::: Data to use

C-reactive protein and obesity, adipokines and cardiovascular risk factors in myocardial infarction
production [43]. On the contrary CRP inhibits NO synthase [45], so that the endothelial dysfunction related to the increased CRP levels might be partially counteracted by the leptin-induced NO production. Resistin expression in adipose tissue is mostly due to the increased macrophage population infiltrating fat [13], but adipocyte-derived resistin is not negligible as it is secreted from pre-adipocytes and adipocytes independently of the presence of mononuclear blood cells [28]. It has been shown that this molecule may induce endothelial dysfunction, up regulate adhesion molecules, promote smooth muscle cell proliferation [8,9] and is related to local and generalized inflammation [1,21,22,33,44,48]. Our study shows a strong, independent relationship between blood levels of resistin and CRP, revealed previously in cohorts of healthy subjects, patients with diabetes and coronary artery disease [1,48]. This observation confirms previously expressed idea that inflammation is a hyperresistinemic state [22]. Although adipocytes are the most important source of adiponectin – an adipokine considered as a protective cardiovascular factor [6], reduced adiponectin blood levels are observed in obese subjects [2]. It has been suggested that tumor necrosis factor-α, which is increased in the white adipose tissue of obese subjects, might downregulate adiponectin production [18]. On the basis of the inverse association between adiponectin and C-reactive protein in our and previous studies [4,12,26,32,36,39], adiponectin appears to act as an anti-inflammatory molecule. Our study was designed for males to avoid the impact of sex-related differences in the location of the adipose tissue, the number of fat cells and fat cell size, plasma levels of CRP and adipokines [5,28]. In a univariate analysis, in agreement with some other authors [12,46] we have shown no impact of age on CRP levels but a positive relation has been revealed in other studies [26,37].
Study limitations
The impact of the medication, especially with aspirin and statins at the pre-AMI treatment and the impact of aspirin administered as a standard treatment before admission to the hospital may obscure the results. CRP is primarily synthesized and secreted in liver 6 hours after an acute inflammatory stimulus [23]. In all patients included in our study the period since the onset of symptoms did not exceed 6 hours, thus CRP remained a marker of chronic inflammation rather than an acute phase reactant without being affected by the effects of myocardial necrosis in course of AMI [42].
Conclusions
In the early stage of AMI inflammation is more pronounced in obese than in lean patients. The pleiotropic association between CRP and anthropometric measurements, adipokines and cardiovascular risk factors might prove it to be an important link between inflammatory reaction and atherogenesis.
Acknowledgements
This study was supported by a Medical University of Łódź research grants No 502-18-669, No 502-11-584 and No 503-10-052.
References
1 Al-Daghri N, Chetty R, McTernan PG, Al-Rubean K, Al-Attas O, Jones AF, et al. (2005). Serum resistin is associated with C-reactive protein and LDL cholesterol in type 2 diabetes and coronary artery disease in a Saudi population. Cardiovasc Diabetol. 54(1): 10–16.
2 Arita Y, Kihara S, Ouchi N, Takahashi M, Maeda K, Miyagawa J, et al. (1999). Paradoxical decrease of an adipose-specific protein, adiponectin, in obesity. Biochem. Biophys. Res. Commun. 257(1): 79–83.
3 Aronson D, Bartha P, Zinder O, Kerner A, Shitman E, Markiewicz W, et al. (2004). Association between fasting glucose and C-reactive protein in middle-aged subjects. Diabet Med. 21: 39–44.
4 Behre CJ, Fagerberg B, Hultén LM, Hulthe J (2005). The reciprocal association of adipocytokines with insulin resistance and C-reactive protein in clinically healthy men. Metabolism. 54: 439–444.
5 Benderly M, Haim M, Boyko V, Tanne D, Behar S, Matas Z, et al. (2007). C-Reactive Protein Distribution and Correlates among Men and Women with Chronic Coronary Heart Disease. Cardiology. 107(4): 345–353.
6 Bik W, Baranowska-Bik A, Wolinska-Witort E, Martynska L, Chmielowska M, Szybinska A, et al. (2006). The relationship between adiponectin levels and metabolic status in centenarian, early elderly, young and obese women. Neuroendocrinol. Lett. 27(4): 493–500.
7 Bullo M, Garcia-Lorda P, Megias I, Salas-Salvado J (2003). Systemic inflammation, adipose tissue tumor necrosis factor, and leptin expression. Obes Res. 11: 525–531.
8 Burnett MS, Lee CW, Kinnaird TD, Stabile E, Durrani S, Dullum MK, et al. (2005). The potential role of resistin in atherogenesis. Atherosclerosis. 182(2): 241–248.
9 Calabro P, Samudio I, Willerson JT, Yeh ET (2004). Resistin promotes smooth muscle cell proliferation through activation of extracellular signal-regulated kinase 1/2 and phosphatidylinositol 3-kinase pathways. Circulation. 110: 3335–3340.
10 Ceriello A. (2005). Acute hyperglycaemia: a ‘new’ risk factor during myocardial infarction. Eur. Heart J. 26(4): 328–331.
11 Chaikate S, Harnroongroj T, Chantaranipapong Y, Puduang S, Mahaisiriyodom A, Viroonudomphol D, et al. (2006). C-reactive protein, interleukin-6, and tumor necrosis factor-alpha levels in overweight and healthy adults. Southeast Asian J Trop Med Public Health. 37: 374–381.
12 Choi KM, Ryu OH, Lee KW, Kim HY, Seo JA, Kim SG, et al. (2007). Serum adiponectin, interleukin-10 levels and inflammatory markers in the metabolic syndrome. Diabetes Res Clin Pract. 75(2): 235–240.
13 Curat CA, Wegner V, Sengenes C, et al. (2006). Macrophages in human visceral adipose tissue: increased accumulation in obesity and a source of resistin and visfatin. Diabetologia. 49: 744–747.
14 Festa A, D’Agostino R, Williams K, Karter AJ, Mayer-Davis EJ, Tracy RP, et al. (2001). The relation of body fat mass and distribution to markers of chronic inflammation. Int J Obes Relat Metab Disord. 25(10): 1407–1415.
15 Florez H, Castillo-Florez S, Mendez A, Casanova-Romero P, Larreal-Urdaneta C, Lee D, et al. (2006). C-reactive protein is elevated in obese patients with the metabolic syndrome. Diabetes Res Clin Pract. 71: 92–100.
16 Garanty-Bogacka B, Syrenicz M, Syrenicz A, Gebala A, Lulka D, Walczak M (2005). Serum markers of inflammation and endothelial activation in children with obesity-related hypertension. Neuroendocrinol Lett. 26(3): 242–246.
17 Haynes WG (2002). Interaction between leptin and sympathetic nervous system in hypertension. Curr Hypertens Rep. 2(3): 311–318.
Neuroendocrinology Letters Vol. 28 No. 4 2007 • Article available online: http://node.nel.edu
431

::::::

_Prompt_. For this exercise, output exactly the lines above from the line with "8 Burnett MS, Lee" to the line with "13 Curat CA, Wegner", counting both, and leave out the rest.

_Solution for this task_.
8 Burnett MS, Lee CW, Kinnaird TD, Stabile E, Durrani S, Dullum MK, et al. (2005). The potential role of resistin in atherogenesis. Atherosclerosis. 182(2): 241–248.
9 Calabro P, Samudio I, Willerson JT, Yeh ET (2004). Resistin promotes smooth muscle cell proliferation through activation of extracellular signal-regulated kinase 1/2 and phosphatidylinositol 3-kinase pathways. Circulation. 110: 3335–3340.
10 Ceriello A. (2005). Acute hyperglycaemia: a ‘new’ risk factor during myocardial infarction. Eur. Heart J. 26(4): 328–331.
11 Chaikate S, Harnroongroj T, Chantaranipapong Y, Puduang S, Mahaisiriyodom A, Viroonudomphol D, et al. (2006). C-reactive protein, interleukin-6, and tumor necrosis factor-alpha levels in overweight and healthy adults. Southeast Asian J Trop Med Public Health. 37: 374–381.
12 Choi KM, Ryu OH, Lee KW, Kim HY, Seo JA, Kim SG, et al. (2007). Serum adiponectin, interleukin-10 levels and inflammatory markers in the metabolic syndrome. Diabetes Res Clin Pract. 75(2): 235–240.
13 Curat CA, Wegner V, Sengenes C, et al. (2006). Macrophages in human visceral adipose tissue: increased accumulation in obesity and a source of resistin and visfatin. Diabetologia. 49: 744–747.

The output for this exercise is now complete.